*Teks untuk Dianalisis*
+++

Jayapura, Jubi – Sejak beroperasi 54 tahun lalu di Tanah Papua, PT Freeport Indonesia terus meninggalkan jejak kejahatan terhadap manusia dan lingkungan hidup.
Terkait hal itu, Jaringan Advokasi Tambang atau JATAM dan juga Lembaga Peduli Masyarakat Mimika Timur Jauh atau Lepemawi menggelar diskusi publik, dengan melakukan zoom meeting mengenai kejahatan berulang Freeport Indonesia setelah 54 tahun beroperasi dan divestasi saham, Rabu (2/2/2023) malam waktu Papua.
Pegiat Yayasan Lembaga Peduli Masyarakat Mimika Timur Jauh atau Lepemawi, Adolfina Kuum, dalam laporannya saat webinar menjelaskan selama beroperasi PT Freeport Indonesia selalu mengabaikan kehidupan masyarakat adat, dengan merusak ekosistem di sekitar wilayah tambangnya.
Menurutnya, kejahatan PT Freeport Indonesia membuang limbah tailing sejauh ini sudah 3.000 ton ke Sungai Ajikwa atau Wanogong di pesisir Mimika yang di area itu ada 23 kampung, dan enam ribu penduduk dari data statistis 2020 yang berdomisili di tiga Distrik yang terkena dampak langsung.
“Banyak sungai tercemar akibatkan ekosistem di dalamnya seperti ikan pada mati, pendangkalan laut dan sungai sehingga masyarakat yang bergantung pada itu tidak dapat lagi dijadikan sebagai mata pencaharian,” kata Adolfina Kuum.

+++

*Isi Kumpulan Data*
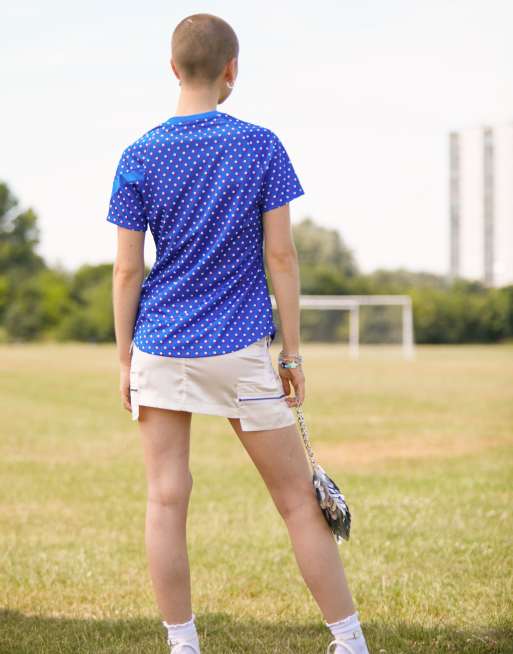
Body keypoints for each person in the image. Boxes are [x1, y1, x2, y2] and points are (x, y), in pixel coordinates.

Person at [105, 12, 370, 654]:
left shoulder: (137, 154)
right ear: (232, 71)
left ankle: (183, 645)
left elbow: (127, 269)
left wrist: (123, 361)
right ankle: (350, 642)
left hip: (161, 347)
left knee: (166, 501)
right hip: (242, 350)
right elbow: (282, 258)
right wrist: (295, 352)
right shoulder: (261, 145)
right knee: (297, 503)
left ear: (173, 68)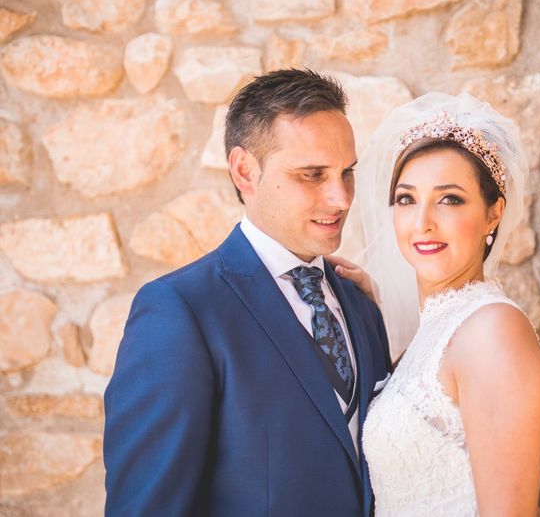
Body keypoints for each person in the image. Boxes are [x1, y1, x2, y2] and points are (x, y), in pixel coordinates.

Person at [103, 69, 392, 516]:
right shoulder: (180, 312)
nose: (341, 198)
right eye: (312, 174)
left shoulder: (359, 304)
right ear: (245, 171)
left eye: (346, 173)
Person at [353, 93, 540, 516]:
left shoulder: (492, 331)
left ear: (493, 214)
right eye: (406, 199)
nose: (422, 220)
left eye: (449, 199)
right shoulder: (434, 331)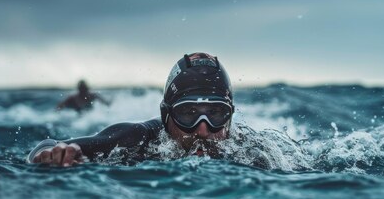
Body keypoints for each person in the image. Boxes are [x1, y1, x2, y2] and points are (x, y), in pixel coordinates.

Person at [28, 52, 234, 166]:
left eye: (216, 113)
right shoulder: (136, 139)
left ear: (230, 117)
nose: (203, 130)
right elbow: (45, 147)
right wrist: (53, 155)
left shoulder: (253, 152)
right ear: (166, 115)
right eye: (188, 113)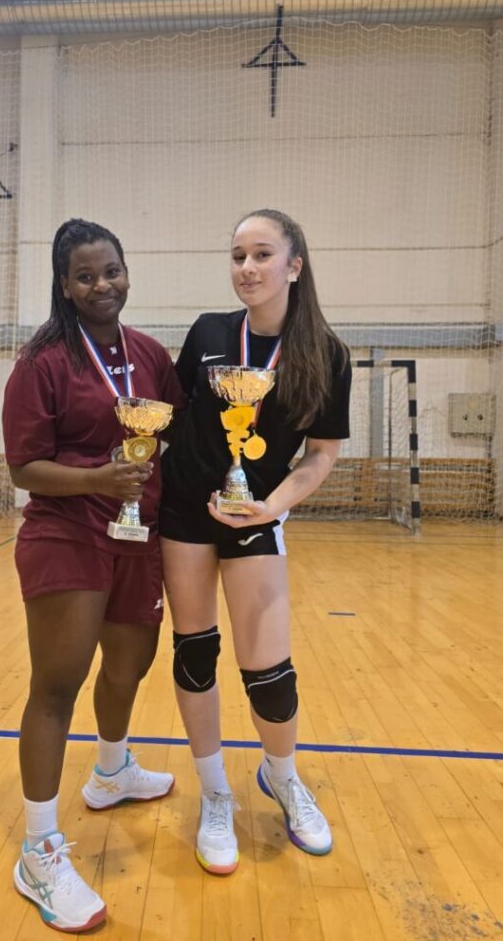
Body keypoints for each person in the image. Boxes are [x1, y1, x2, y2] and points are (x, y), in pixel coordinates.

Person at [2, 218, 186, 932]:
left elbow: (177, 431)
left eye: (111, 271)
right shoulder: (43, 362)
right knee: (58, 685)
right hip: (67, 532)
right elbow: (24, 467)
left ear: (126, 272)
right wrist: (96, 479)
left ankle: (112, 770)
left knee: (130, 665)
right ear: (65, 285)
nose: (102, 285)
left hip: (139, 532)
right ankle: (39, 851)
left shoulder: (148, 354)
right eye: (85, 276)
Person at [160, 208, 351, 875]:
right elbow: (173, 416)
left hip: (255, 517)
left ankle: (282, 776)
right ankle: (215, 793)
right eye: (238, 255)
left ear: (294, 266)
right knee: (195, 653)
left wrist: (270, 507)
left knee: (269, 674)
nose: (247, 267)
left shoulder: (326, 354)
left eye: (262, 254)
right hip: (185, 514)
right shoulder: (209, 333)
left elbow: (321, 454)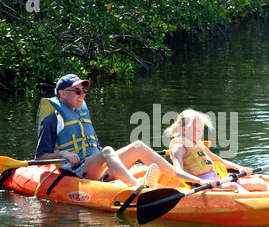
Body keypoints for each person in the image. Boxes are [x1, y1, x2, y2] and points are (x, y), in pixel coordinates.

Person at [35, 74, 175, 188]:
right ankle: (138, 185)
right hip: (75, 171)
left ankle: (182, 177)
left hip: (95, 168)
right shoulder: (51, 121)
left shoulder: (82, 117)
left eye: (83, 91)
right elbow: (39, 159)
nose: (82, 94)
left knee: (138, 146)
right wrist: (62, 153)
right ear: (63, 93)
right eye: (77, 91)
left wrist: (116, 163)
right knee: (108, 151)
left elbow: (95, 147)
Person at [164, 109, 269, 192]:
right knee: (233, 186)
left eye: (202, 130)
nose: (201, 134)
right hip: (203, 186)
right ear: (184, 130)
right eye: (198, 130)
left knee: (257, 182)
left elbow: (219, 160)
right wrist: (200, 180)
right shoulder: (178, 147)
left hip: (218, 179)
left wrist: (240, 168)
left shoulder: (199, 145)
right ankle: (260, 203)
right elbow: (178, 172)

+++

*Tugas*
Teruskan berita tentang dampak operasi PT Freeport Indonesia di Mimika, dimulai sesudah kalimat terakhir yang tercantum.

*Hasil Latihan*
Bukan hanya itu, limbah tailing Freeport juga telah menghilangkan sejumlah tempat yang dianggap keramat bagi masyarakat adat dari beberapa suku yang ada, juga sepanjang pesisir laut Mimika mata pencaharian masyarakat menjadi terbatas.
“Terjadinya pendangkalan laut dan sungai dan akibat terkontaminasi limbah, sangat rentan bagi para mama-mama dan anak kecil, dimana banyak yang alami penyakit kulit,” katanya.
Pada Rabu, 2 Februari 2023, Komisi IV DPR RI mengundang para pihak yang selama ini melakukan advokasi atau pendampingan terhadap masyarakat yang terdampak pembuangan limbah PT Freeport Indonesia, melalui rapat dengar pendapat.
Dari pertemuan itu, kata Adolfina Kuum, Komisi V DPR RI berjanji akan mengunjungi Mimika dalam waktu dekat untuk melihat langsung kondisi yang terjadi dialami masyarakat.
“Harapan kami DPR RI langsung turun ke kampung-kampung yang terkena dampak langsung, sehingga kami akan tunggu kedatangan DPR RI. Tetapi jangan jadikan aspirasi atau persoalan ini sebagai bergaining posisi karena sudah dekat ke tahun politik,” ucapnya.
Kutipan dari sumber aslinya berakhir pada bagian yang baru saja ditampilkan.